From the line with "RECT 1.310 0.830 1.450 1.900 ;" to the line with "RECT 0.850 1.220 0.990 1.510 ;", retype every line exactly, including those two, and leave out the rest of the data below.

■ ■ ■ ■ ■ ■ ■

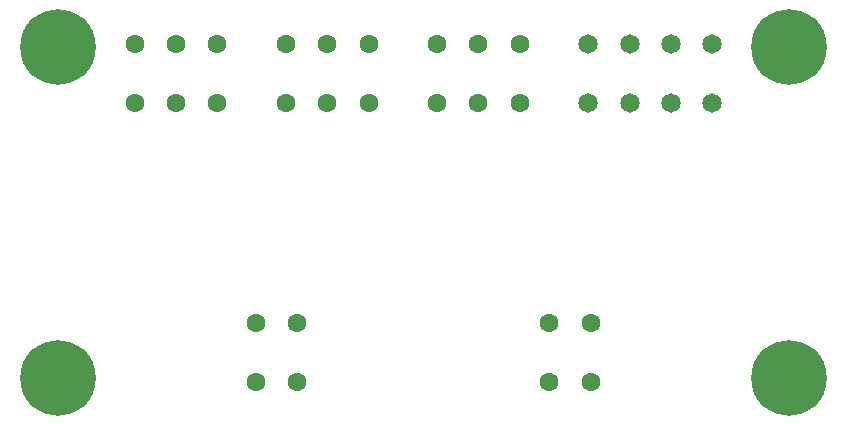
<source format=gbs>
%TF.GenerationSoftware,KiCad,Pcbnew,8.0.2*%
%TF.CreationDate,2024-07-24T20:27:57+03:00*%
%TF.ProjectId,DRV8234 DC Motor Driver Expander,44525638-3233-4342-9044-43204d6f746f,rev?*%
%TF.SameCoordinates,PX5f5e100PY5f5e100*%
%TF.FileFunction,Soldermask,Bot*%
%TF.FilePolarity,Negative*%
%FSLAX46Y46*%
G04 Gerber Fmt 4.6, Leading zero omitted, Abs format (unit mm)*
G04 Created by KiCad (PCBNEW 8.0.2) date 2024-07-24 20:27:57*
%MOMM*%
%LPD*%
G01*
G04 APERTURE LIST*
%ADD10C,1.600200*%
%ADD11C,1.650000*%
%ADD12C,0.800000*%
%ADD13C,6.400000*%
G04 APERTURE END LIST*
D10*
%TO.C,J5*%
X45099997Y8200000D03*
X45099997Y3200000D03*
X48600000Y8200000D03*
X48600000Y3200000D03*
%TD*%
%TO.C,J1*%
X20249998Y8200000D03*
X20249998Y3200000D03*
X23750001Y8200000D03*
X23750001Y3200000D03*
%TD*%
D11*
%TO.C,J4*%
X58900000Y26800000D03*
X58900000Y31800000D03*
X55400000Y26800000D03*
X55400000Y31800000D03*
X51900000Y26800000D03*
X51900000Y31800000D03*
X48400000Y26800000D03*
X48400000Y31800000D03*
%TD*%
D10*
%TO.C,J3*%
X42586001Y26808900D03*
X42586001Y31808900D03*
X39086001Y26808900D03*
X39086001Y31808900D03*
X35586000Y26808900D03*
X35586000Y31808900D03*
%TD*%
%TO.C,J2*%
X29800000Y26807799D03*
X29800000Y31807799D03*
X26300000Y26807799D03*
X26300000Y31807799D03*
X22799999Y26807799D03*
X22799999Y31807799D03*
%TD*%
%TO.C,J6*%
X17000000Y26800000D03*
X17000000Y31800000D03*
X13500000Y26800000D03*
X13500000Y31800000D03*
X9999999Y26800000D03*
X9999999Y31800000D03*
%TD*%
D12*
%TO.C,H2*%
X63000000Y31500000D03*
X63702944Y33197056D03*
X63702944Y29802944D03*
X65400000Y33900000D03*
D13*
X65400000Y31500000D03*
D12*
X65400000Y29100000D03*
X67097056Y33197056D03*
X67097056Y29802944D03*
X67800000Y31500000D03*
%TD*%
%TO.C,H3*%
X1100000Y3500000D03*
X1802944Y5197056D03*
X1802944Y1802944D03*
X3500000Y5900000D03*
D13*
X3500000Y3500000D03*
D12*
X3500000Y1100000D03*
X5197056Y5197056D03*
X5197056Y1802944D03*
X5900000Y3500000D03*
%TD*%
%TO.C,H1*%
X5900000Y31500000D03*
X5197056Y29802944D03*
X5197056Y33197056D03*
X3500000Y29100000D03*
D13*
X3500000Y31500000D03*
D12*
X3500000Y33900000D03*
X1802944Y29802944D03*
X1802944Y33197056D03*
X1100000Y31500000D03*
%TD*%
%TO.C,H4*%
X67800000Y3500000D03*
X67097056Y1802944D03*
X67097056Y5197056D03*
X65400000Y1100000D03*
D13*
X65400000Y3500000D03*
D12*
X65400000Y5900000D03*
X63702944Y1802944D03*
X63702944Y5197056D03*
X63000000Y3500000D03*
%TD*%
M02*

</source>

■ ■ ■ ■ ■ ■ ■

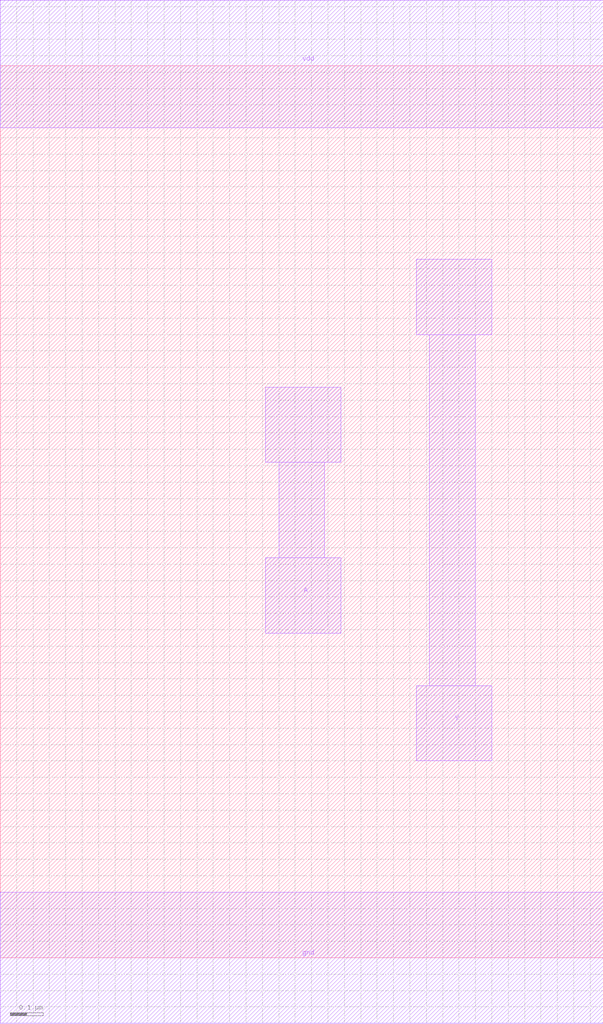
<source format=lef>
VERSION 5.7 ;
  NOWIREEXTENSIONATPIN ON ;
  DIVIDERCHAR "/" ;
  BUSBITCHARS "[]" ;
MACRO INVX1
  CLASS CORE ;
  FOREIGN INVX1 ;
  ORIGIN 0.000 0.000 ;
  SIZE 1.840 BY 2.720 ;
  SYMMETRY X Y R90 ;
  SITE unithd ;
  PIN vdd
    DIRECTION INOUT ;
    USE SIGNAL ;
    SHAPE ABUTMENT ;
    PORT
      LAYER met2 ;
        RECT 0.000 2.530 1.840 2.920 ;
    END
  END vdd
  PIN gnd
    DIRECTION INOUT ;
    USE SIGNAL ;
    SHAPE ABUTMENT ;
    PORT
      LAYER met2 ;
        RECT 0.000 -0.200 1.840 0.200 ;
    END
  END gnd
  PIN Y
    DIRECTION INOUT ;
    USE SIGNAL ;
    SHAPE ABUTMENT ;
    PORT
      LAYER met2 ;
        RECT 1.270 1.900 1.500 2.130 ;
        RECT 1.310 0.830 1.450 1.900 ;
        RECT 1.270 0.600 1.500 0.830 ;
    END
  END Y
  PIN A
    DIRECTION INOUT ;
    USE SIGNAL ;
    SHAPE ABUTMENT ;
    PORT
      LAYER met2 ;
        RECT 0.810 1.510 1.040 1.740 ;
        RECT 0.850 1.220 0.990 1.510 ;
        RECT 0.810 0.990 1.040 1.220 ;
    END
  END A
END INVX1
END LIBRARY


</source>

■ ■ ■ ■ ■ ■ ■

= ANSWER FOR THIS EXERCISE =
        RECT 1.310 0.830 1.450 1.900 ;
        RECT 1.270 0.600 1.500 0.830 ;
    END
  END Y
  PIN A
    DIRECTION INOUT ;
    USE SIGNAL ;
    SHAPE ABUTMENT ;
    PORT
      LAYER met2 ;
        RECT 0.810 1.510 1.040 1.740 ;
        RECT 0.850 1.220 0.990 1.510 ;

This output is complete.